AI will help screen credits, catch anomalies, and reduce underwriting time. It will not change the tail. More data makes models agree more often. That narrows spreads and tightens dispersion. When more managers train on the same history, they converge on the same factors and signals. Herding rises. We saw this in quant equity factor crowding and in risk parity’s synchronized de-risking. In nature, suppressing small fires builds underbrush. When the spark finally lands, the blaze is larger. In credit, suppressing small spread moves through tighter models and faster approvals can build exposure density. The next recession or liquidity shock will not ask for your model documentation. It will test whether funding, governance, and legal rights can absorb a serious mark-to-market move without forced selling or value-destructive amendments.
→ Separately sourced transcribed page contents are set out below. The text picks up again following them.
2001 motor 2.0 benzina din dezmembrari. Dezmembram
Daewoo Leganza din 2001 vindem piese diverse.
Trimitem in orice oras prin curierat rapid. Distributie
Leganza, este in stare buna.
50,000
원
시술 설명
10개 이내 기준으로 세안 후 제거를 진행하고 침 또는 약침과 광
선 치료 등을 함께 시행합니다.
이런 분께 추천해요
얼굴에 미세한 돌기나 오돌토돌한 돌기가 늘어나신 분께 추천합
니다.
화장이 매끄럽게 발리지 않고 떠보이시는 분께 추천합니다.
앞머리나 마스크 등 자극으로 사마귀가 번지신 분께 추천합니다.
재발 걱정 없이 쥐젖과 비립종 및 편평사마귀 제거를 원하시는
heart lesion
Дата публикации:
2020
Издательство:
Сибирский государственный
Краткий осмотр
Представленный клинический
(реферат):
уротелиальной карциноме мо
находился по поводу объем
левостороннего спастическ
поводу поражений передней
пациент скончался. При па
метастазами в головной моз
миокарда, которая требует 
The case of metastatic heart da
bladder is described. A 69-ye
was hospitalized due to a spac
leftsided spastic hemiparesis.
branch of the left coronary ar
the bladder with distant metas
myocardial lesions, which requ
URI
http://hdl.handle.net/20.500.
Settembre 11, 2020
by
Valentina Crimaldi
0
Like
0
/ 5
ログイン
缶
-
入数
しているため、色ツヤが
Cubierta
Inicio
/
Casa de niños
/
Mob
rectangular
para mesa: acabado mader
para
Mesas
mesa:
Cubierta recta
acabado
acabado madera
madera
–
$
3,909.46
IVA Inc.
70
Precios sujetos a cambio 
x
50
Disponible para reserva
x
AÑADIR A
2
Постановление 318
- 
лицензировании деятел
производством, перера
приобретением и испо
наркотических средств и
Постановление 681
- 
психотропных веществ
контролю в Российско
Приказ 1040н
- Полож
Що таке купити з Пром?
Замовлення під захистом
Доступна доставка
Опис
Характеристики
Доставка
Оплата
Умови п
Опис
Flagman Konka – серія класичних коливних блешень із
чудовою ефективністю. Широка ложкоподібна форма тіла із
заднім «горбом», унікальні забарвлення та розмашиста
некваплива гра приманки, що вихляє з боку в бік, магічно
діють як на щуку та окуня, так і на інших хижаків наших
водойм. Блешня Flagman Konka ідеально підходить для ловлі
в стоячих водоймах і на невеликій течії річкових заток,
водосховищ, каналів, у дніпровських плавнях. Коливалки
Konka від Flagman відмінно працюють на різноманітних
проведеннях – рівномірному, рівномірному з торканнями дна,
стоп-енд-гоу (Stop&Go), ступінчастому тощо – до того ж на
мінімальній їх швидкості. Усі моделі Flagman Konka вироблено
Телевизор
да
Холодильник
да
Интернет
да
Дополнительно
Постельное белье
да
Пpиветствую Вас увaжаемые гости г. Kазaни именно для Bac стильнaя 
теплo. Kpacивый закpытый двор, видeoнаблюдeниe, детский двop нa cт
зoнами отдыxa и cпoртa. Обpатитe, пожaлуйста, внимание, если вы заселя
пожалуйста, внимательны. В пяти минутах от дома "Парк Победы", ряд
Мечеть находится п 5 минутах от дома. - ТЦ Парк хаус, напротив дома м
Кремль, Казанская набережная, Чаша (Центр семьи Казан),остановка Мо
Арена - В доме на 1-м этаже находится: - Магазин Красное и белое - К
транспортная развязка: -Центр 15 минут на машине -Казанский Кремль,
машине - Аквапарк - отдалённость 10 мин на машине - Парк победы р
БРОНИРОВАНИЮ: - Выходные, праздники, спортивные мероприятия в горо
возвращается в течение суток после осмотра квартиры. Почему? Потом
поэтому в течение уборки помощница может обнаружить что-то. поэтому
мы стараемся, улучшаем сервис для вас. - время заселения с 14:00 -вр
Private markets sell certainty. Fixed coupons. No daily marks. Senior secured. Investors, tired of equity volatility, accept the narrative that private is safer than public because they do not see prices move. Marc Rowan’s inversion is worth considering: perhaps public can be riskier than private if governance is weak, and private can be safer if incentives align. True. But structure is destiny. If investors fund long-dated loans with short facilities, or commit to semi-permanent assets with redeemable capital, they import the same path risks that public markets expose in real time. They just reveal them later. The investor fallacy is to confuse the absence of a quote with the absence of risk. The system fallacy is to confuse fewer mark-to-market headlines with fewer correlations.
If banks must be partners, build as if they might not be tomorrow. That means permanent or very long-dated capital at the fund level. It means matched funding or pre-committed liquidity that prices the option for borrowers to draw, not hidden vulnerability to it. It means transparent stress testing that assumes lines are pulled, advance rates are cut, and hedges cost more when needed most. It means governance where managers and LPs share downside pain, not just fees in the good years. It means conservative legal structuring in Europe with clear collateral paths and realistic enforcement timelines. And it means accepting lower returns in exchange for redundancy, slack, and optionality. The claim that investment-grade private credit is only possible with banks is likely correct. The risk is believing that the partnership solves fragility rather than concentrates it. The strongest systems treat partners as critical and replaceable. The rest discover, late, that their diversification was a circle.